**Work to be completed**
Would you please output the lines of the data below from the one containing "noise_level, light_level, motion_detected" to the end, exactly and with nothing added?

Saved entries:
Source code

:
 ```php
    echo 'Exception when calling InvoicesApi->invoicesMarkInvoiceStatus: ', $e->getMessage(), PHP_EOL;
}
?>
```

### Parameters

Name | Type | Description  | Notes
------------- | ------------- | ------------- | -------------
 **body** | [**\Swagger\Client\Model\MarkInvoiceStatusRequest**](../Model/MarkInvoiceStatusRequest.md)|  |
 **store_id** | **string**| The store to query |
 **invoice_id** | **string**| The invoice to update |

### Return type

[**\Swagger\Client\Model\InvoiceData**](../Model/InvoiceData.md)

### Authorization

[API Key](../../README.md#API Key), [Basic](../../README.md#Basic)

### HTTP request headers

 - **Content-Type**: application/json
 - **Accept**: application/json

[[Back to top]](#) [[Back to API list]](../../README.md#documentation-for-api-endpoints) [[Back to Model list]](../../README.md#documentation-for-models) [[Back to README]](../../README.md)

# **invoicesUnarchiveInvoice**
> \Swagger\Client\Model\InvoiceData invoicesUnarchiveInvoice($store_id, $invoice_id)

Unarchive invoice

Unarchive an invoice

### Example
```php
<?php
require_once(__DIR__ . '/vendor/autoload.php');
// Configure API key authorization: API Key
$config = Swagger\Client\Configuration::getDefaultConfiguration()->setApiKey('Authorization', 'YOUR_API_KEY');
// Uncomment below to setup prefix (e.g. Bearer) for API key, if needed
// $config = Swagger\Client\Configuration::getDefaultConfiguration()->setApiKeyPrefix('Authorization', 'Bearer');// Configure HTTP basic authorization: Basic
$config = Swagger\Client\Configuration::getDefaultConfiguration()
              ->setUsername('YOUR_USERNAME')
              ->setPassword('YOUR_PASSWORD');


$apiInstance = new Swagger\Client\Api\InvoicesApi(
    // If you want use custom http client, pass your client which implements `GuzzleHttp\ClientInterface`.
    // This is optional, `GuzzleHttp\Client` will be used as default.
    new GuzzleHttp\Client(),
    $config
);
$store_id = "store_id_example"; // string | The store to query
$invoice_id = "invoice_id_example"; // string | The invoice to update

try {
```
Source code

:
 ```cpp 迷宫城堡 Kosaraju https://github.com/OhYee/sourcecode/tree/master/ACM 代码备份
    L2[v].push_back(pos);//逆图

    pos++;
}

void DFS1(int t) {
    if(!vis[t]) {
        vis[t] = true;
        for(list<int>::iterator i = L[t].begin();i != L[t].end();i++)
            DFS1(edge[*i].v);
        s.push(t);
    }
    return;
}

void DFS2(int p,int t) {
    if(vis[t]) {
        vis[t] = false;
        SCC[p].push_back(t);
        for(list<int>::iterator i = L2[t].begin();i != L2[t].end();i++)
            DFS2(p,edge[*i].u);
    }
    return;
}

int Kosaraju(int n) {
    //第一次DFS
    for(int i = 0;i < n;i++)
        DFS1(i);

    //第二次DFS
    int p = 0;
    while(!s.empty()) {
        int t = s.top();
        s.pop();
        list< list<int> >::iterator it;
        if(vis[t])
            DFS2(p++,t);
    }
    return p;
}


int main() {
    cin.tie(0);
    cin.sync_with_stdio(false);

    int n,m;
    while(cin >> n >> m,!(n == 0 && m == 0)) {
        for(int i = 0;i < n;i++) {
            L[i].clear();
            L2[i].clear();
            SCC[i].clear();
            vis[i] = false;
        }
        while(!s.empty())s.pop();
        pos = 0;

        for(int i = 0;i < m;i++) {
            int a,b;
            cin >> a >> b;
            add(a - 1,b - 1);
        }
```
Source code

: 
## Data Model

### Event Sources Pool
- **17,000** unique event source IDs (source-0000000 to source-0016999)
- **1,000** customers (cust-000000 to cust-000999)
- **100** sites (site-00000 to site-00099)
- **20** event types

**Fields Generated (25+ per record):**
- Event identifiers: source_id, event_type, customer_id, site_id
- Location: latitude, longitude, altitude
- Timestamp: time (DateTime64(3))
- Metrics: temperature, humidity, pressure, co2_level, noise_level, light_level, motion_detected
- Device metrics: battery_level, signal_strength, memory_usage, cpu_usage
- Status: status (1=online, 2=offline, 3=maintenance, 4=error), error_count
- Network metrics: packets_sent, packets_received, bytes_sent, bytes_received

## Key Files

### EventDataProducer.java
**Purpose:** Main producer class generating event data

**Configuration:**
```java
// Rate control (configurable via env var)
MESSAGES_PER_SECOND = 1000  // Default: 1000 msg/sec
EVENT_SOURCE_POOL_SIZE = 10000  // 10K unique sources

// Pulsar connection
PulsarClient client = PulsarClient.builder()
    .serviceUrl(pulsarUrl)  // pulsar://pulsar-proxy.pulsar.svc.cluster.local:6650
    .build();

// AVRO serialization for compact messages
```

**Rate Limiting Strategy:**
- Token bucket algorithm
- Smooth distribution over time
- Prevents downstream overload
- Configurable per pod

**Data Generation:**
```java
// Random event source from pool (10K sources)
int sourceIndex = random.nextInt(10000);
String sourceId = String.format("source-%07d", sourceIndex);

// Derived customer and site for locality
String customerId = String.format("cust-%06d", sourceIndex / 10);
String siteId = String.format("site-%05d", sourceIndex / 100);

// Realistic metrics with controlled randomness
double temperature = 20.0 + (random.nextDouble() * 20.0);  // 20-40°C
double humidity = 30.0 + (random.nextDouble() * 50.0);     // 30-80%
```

**Task solution**
- Metrics: temperature, humidity, pressure, co2_level, noise_level, light_level, motion_detected
- Device metrics: battery_level, signal_strength, memory_usage, cpu_usage
- Status: status (1=online, 2=offline, 3=maintenance, 4=error), error_count
- Network metrics: packets_sent, packets_received, bytes_sent, bytes_received

## Key Files

### EventDataProducer.java
**Purpose:** Main producer class generating event data

**Configuration:**
```java
// Rate control (configurable via env var)
MESSAGES_PER_SECOND = 1000  // Default: 1000 msg/sec
EVENT_SOURCE_POOL_SIZE = 10000  // 10K unique sources

// Pulsar connection
PulsarClient client = PulsarClient.builder()
    .serviceUrl(pulsarUrl)  // pulsar://pulsar-proxy.pulsar.svc.cluster.local:6650
    .build();

// AVRO serialization for compact messages
```

**Rate Limiting Strategy:**
- Token bucket algorithm
- Smooth distribution over time
- Prevents downstream overload
- Configurable per pod

**Data Generation:**
```java
// Random event source from pool (10K sources)
int sourceIndex = random.nextInt(10000);
String sourceId = String.format("source-%07d", sourceIndex);

// Derived customer and site for locality
String customerId = String.format("cust-%06d", sourceIndex / 10);
String siteId = String.format("site-%05d", sourceIndex / 100);

// Realistic metrics with controlled randomness
double temperature = 20.0 + (random.nextDouble() * 20.0);  // 20-40°C
double humidity = 30.0 + (random.nextDouble() * 50.0);     // 30-80%
```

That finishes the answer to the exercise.